Jason Jones on Yahoo/Right Media, VUDU, Amazon
Guest analyst Jason Jones weighs in on Yahoo/Right Media, the new VUDU box, and Amazon's S3 (the business that everyone's now prematurely salivating about):
Yahoo/Right Media: It seems to me like a lot of money to pay for a very young company that passes 90% of its revenue onto to its publishers and seemingly low barriers to entry. $680m for 80% indicates a total value of $850m, which is larger than 24/7 Real Media's total enterprise value of $478m. While TFSM does not directly compete in the advertising exchange model, it a profitable public company with a global platform in the media network, technology ad serving, and search engine marketing space and it is expected to do $270m in revs in '07. While Right Media has the first mover advantage, I find it hard to understand how they have a sustainable competitive advantage over companies like TFSM and DCLK that can leverage their ad serving technology and media networks to successfully enter the ad exchange space. Perhaps that is why RM sold out.

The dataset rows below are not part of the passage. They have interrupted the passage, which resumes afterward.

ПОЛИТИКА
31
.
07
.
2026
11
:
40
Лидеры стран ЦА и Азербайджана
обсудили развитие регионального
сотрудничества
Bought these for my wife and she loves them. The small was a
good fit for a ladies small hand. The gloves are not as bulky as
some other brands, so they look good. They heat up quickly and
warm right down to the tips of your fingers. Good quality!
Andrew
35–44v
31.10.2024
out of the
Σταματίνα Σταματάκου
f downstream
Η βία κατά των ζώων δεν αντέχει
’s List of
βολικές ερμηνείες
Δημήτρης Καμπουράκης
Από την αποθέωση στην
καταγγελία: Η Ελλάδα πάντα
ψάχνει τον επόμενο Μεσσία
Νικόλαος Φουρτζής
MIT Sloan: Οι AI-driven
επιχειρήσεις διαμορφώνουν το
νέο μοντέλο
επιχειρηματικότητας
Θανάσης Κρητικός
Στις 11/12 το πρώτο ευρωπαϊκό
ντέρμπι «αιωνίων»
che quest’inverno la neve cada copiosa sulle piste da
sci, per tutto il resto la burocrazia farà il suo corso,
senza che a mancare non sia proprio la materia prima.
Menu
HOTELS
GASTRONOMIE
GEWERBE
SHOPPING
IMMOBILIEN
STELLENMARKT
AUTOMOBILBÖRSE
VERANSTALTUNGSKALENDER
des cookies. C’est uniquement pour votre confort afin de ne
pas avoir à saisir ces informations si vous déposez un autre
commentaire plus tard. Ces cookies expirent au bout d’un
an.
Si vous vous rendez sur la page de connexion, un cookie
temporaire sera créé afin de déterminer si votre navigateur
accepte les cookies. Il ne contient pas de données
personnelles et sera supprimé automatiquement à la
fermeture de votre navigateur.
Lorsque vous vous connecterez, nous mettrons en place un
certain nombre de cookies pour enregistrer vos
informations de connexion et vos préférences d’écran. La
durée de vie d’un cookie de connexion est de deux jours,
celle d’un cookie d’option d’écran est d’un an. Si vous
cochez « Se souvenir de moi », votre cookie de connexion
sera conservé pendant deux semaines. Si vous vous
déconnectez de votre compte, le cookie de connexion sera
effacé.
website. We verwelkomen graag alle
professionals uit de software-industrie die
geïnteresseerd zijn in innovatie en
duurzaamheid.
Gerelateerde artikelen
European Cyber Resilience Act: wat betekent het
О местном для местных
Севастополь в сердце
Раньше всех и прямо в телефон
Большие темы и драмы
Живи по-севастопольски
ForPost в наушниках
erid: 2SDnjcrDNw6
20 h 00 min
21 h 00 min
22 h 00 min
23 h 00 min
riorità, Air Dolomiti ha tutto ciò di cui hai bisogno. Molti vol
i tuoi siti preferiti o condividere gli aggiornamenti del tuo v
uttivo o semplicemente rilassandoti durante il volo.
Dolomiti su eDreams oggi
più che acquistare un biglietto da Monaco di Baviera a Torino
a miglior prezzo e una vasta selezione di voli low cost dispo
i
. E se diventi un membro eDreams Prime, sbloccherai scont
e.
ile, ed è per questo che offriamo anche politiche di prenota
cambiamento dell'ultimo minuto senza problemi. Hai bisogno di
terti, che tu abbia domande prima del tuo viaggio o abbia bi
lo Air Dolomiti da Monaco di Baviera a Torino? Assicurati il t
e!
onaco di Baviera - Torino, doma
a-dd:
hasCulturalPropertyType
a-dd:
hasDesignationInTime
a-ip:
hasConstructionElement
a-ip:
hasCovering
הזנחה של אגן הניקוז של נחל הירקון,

That Cool New Movies-On-Demand Box--VUDU: Does the world really need another set-top box? I think Vudu needs distribution. TIVO is best positioned with its Comcast and Cox partnerships. Give it another 6-12 months and the spotlight will shift back to TIVO as the industry leader. VUDU needs one of the major set-top box manufacturers to buys it or it must make deals with the MSOs for distribution. Otherwise it isn't that interesting.
Amazon S3: In this blog post, SmugMug lays out the details of how much money his company has saved by switching to Amazon's S3, the new web-services service that Wall Street is all hot-and-bothered about. On the call, Bezos said the service's contribution to Amazon's performance was immaterial. Based on SmugMug's post, moreover, it seems like a very low-margin business. So, is this really a good business for AMZN? AMZN is selling $423k of services for $84k? I am sure AMZN has some scale advantage but it seems like this is likely another low margin business. If I was Smugmug, I would be concerned that AMZN would raise prices after standardizing on their platform.